The Public Health Agency is trying to do just that. Last week it convened a meeting of provincial and territorial public-health officials to try to get a handle on the problem.
 
"Certainly one of the things we would like to do is to sort of collect the different strains and catalogue them and see where they're appearing in the country to see if there's any connect between them and what types of evolution in those strains are taking place," Dr. Sockett said.
 
The laboratories of the British Columbia Centre for Disease Control have been doing that type of tracking for the past four years, producing Canada's first database of about 350 viral fingerprints dating back to 1994 from frozen stool samples.
 
They've seen a dominant strain, said Dr. Judy Isaac-Renton, director of laboratory services.
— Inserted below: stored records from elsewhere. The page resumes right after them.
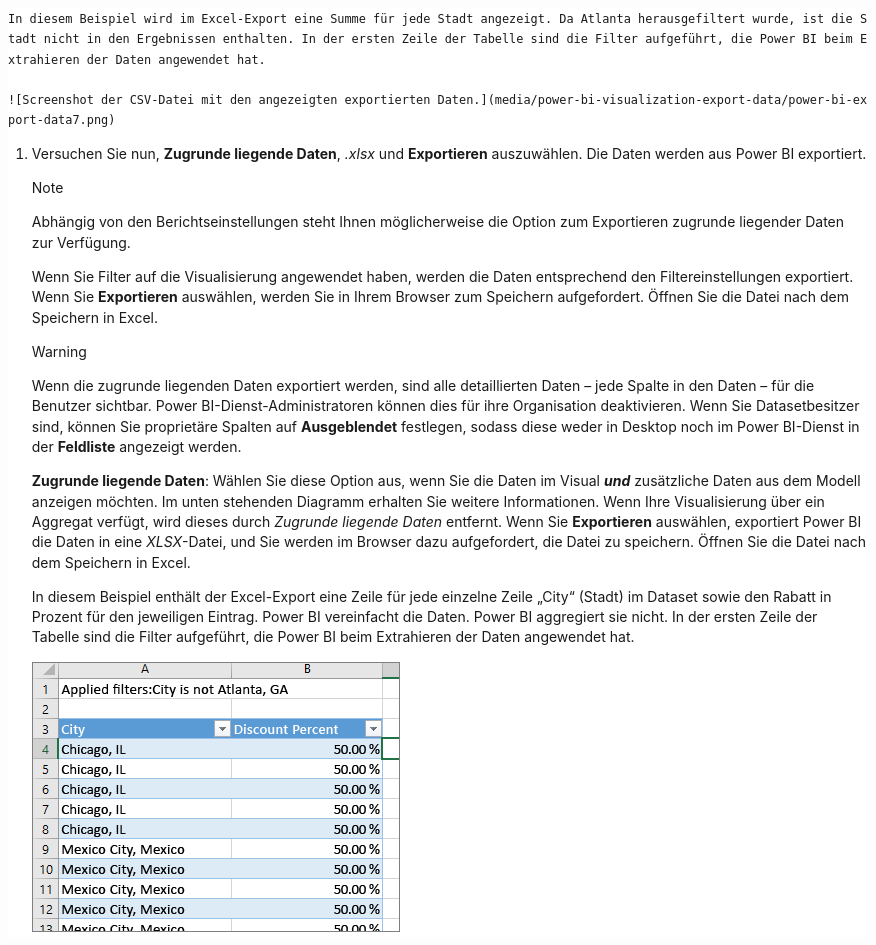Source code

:     In diesem Beispiel wird im Excel-Export eine Summe für jede Stadt angezeigt. Da Atlanta herausgefiltert wurde, ist die Stadt nicht in den Ergebnissen enthalten. In der ersten Zeile der Tabelle sind die Filter aufgeführt, die Power BI beim Extrahieren der Daten angewendet hat.

    ![Screenshot der CSV-Datei mit den angezeigten exportierten Daten.](media/power-bi-visualization-export-data/power-bi-export-data7.png)

1. Versuchen Sie nun, **Zugrunde liegende Daten**, *.xlsx* und **Exportieren** auszuwählen. Die Daten werden aus Power BI exportiert. 

    > [!NOTE]
    > Abhängig von den Berichtseinstellungen steht Ihnen möglicherweise die Option zum Exportieren zugrunde liegender Daten zur Verfügung.

    Wenn Sie Filter auf die Visualisierung angewendet haben, werden die Daten entsprechend den Filtereinstellungen exportiert. Wenn Sie **Exportieren** auswählen, werden Sie in Ihrem Browser zum Speichern aufgefordert. Öffnen Sie die Datei nach dem Speichern in Excel.

    >[!WARNING]
    >Wenn die zugrunde liegenden Daten exportiert werden, sind alle detaillierten Daten – jede Spalte in den Daten – für die Benutzer sichtbar. Power BI-Dienst-Administratoren können dies für ihre Organisation deaktivieren. Wenn Sie Datasetbesitzer sind, können Sie proprietäre Spalten auf **Ausgeblendet** festlegen, sodass diese weder in Desktop noch im Power BI-Dienst in der **Feldliste** angezeigt werden.

    **Zugrunde liegende Daten**: Wählen Sie diese Option aus, wenn Sie die Daten im Visual ***und*** zusätzliche Daten aus dem Modell anzeigen möchten. Im unten stehenden Diagramm erhalten Sie weitere Informationen. Wenn Ihre Visualisierung über ein Aggregat verfügt, wird dieses durch *Zugrunde liegende Daten* entfernt. Wenn Sie **Exportieren** auswählen, exportiert Power BI die Daten in eine *XLSX*-Datei, und Sie werden im Browser dazu aufgefordert, die Datei zu speichern. Öffnen Sie die Datei nach dem Speichern in Excel.

    In diesem Beispiel enthält der Excel-Export eine Zeile für jede einzelne Zeile „City“ (Stadt) im Dataset sowie den Rabatt in Prozent für den jeweiligen Eintrag. Power BI vereinfacht die Daten. Power BI aggregiert sie nicht. In der ersten Zeile der Tabelle sind die Filter aufgeführt, die Power BI beim Extrahieren der Daten angewendet hat.  

    ![Screenshot der CSV-Datei mit den angezeigten exportierten Daten.](media/power-bi-visualization-export-data/power-bi-export-data8.png)
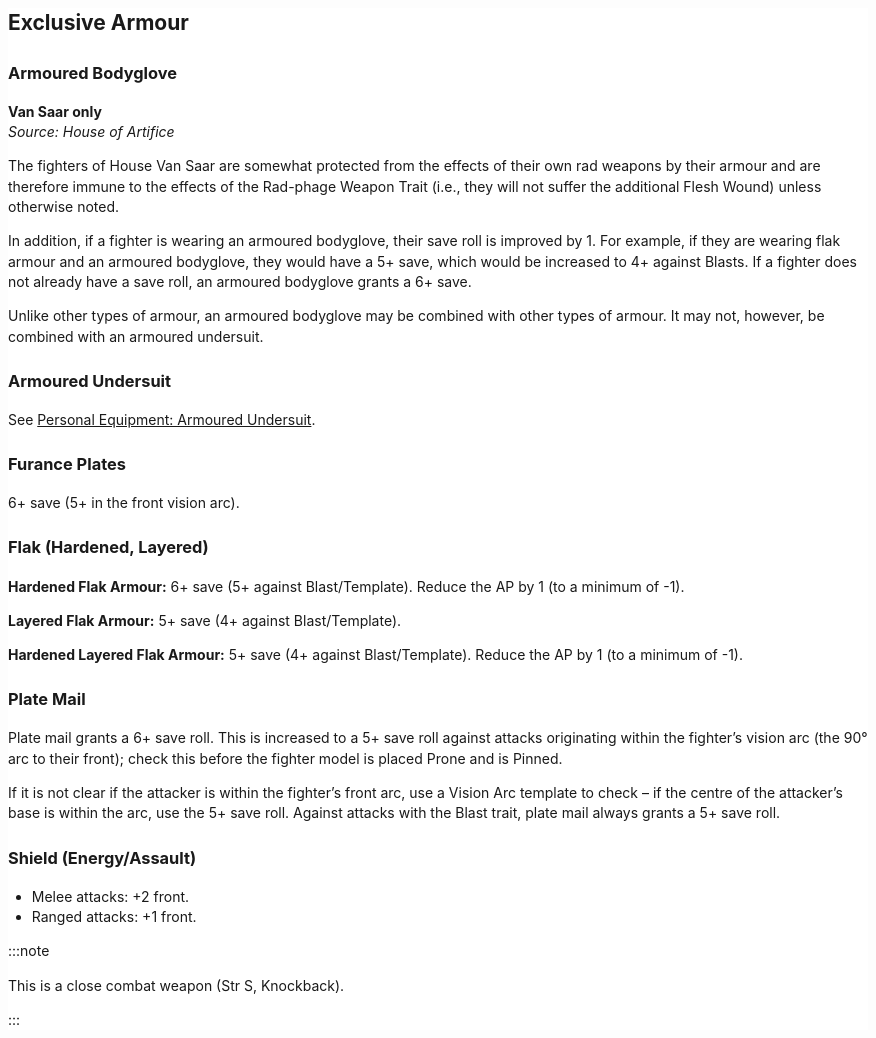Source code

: ## Exclusive Armour

### Armoured Bodyglove

**Van Saar only**  
_Source: House of Artifice_

The fighters of House Van Saar are somewhat protected from the effects of their own rad weapons by their armour and are therefore immune to the effects of the Rad-phage Weapon Trait (i.e., they will not suffer the additional Flesh Wound) unless otherwise noted.

In addition, if a fighter is wearing an armoured bodyglove, their save roll is improved by 1. For example, if they are wearing flak armour and an armoured bodyglove, they would have a 5+ save, which would be increased to 4+ against Blasts. If a fighter does not already have a save roll, an armoured bodyglove grants a 6+ save.

Unlike other types of armour, an armoured bodyglove may be combined with other types of armour. It may not, however, be combined with an armoured undersuit.

### Armoured Undersuit

See [Personal Equipment: Armoured Undersuit](/docs/armoury/personal-equipment#armoured-undersuit).

### Furance Plates

6+ save (5+ in the front vision arc).

### Flak (Hardened, Layered)

**Hardened Flak Armour:** 6+ save (5+ against Blast/Template). Reduce the AP by 1 (to a minimum of -1).

**Layered Flak Armour:** 5+ save (4+ against Blast/Template).

**Hardened Layered Flak Armour:** 5+ save (4+ against Blast/Template). Reduce the AP by 1 (to a minimum of -1).

### Plate Mail

Plate mail grants a 6+ save roll. This is increased to a 5+ save roll against attacks
originating within the fighter’s vision arc (the 90° arc to their front); check this
before the fighter model is placed Prone and is Pinned.

If it is not clear if the
attacker is within the fighter’s front arc, use a Vision Arc template to check – if the
centre of the attacker’s base is within the arc, use the 5+ save roll. Against attacks
with the Blast trait, plate mail always grants a 5+ save roll.

### Shield (Energy/Assault)

- Melee attacks: +2 front.
- Ranged attacks: +1 front.

:::note

This is a close combat weapon (Str S, Knockback).

:::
It was the seventh strain they typed in 2002; they called it 007.
 
"We always have a picture of James Bond on it because it has the licence to ill," Dr. Isaac-Renton said with a chuckle.
 
Having viral fingerprints allows public-health authorities to track the progress of particular viruses, but the science hasn't yet evolved to the point where they can tell if one causes worse disease than another, she noted.
 
But Dr. Isaac-Renton does believe the pattern of disease has changed, with a worrisome increase of norovirus outbreaks in health-care institutions.
 
"It's changing in the sense that it's now impacting very severely ill people in acute-care hospitals. And to me that's a significant change."